Modular und 3D-gedruckt

Der Hauptkostenträger bei der Herstellung von Kunststoffbauteilen im Spritzgussverfahren ist die Herstellung der Spritzgussform. Besonders bei komplexen Geometrien fallen hohe Kosten und Herstellzeiten für gefräste und erodierte Formen an. Aus diesem Grund können Investitionen in Spritzgussformen fast ausschliesslich mit hohen Stückzahlen begründet werden.
Mittels DLP hergestellte Spritzgussformen (Bilder: FHNW)

Der Hauptkostenträger bei der Herstellung von Kunststoffbauteilen im Spritzgussverfahren ist die Herstellung der Spritzgussform. Besonders bei komplexen Geometrien fallen hohe Kosten und Herstellzeiten für gefräste und erodierte Formen an. Aus diesem Grund können Investitionen in Spritzgussformen fast ausschliesslich mit hohen Stückzahlen begründet werden.

===

» Zielsetzungen
(1) Was ist laut dem Textauszug der Hauptkostenträger bei der Herstellung von Kunststoffbauteilen im Spritzgussverfahren?
(2) Fassen Sie den Textauszug in zwei Sätzen zusammen.
Die Einträge werden für die Bearbeitung nicht benötigt.

» Rohdaten

===

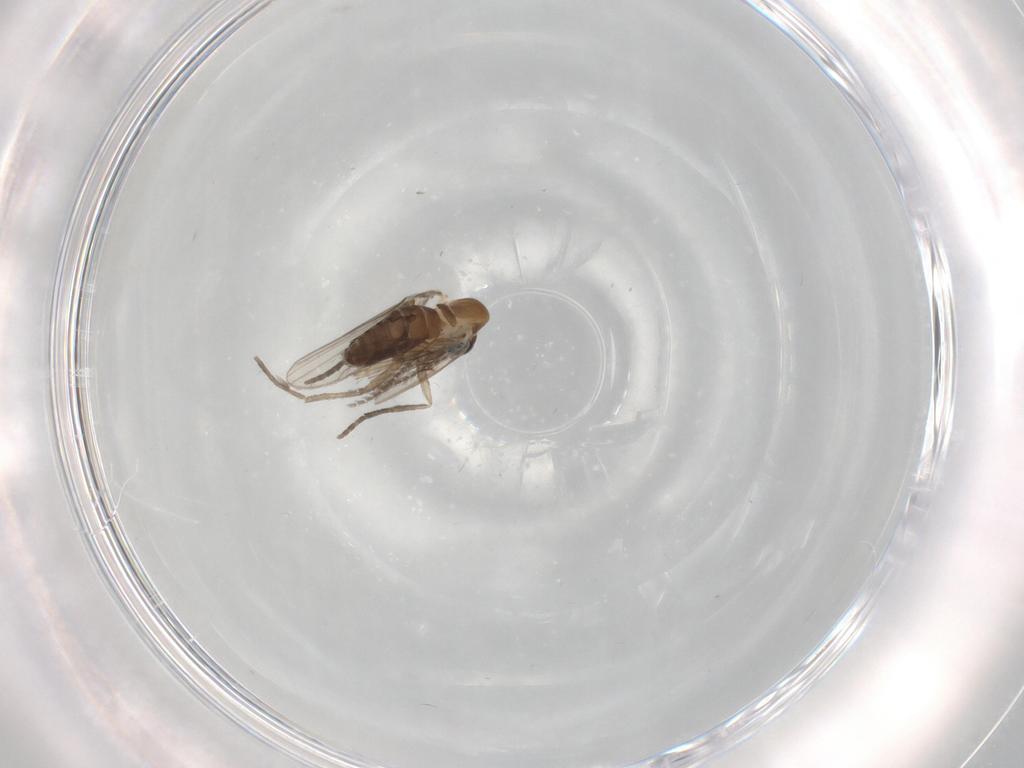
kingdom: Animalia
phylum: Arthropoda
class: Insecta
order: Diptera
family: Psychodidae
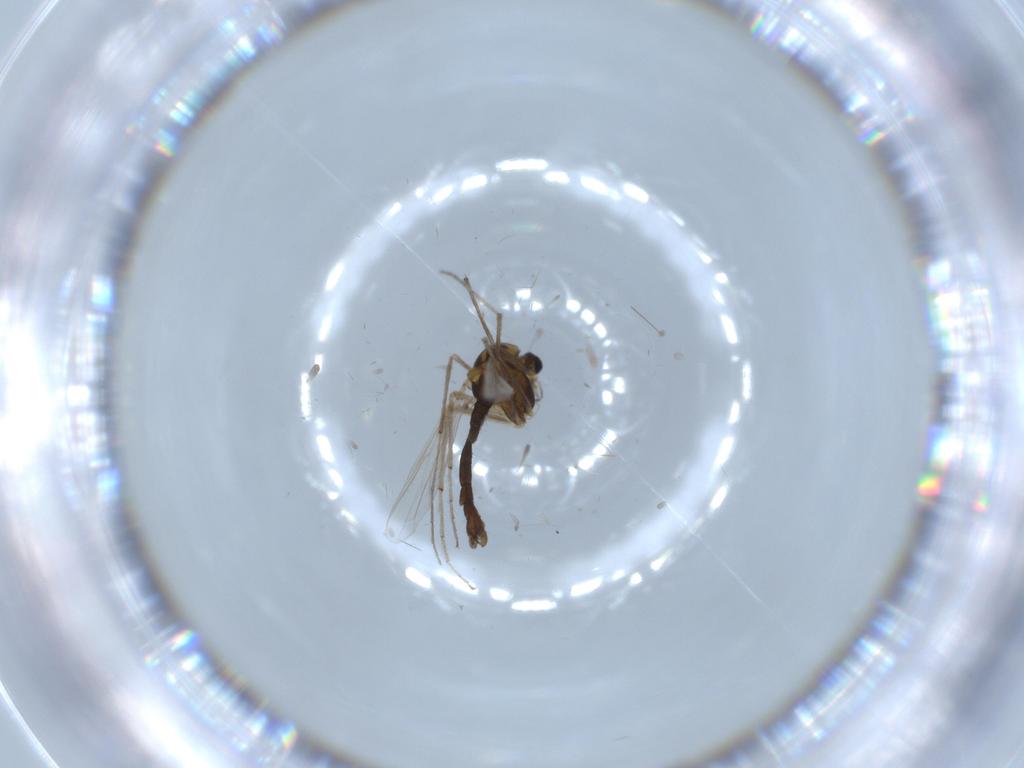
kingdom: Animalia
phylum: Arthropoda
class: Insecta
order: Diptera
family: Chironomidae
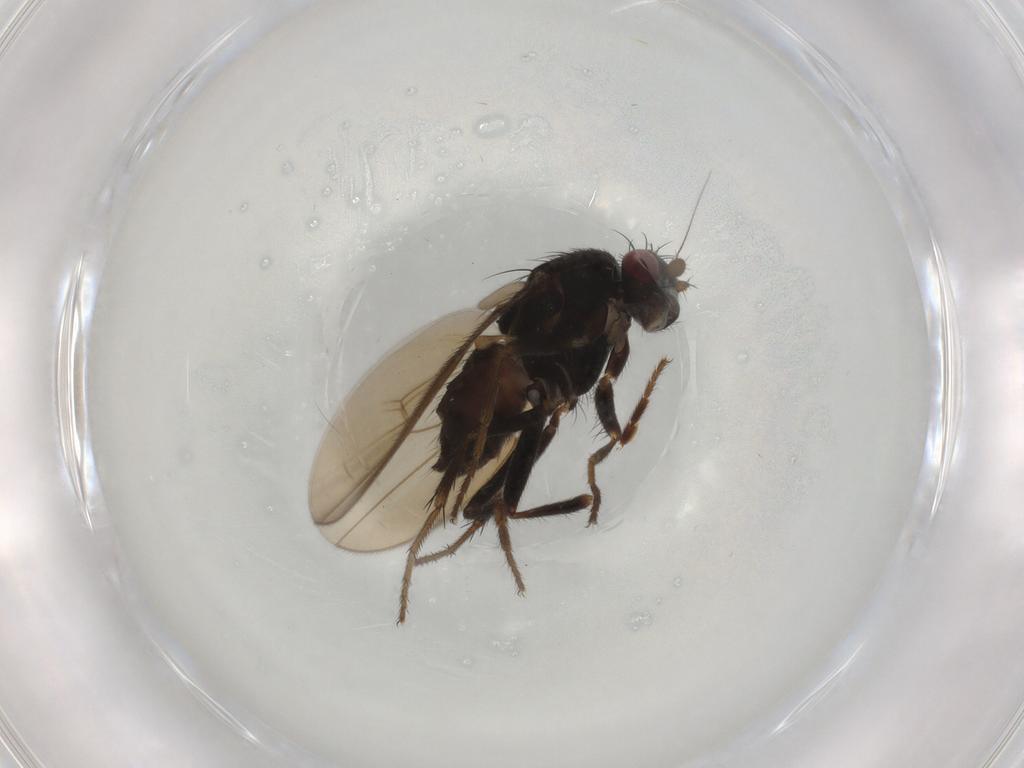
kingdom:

===

» Antworten in Reihenfolge
(1) Die Herstellung der Spritzgussform.

(2) Bei Kunststoffbauteilen im Spritzgussverfahren ist die Herstellung der Spritzgussform der Hauptkostenträger, und bei komplexen Geometrien verursachen gefräste und erodierte Formen hohe Kosten und lange Herstellzeiten. Deshalb lassen sich Investitionen in Spritzgussformen fast nur mit hohen Stückzahlen begründen.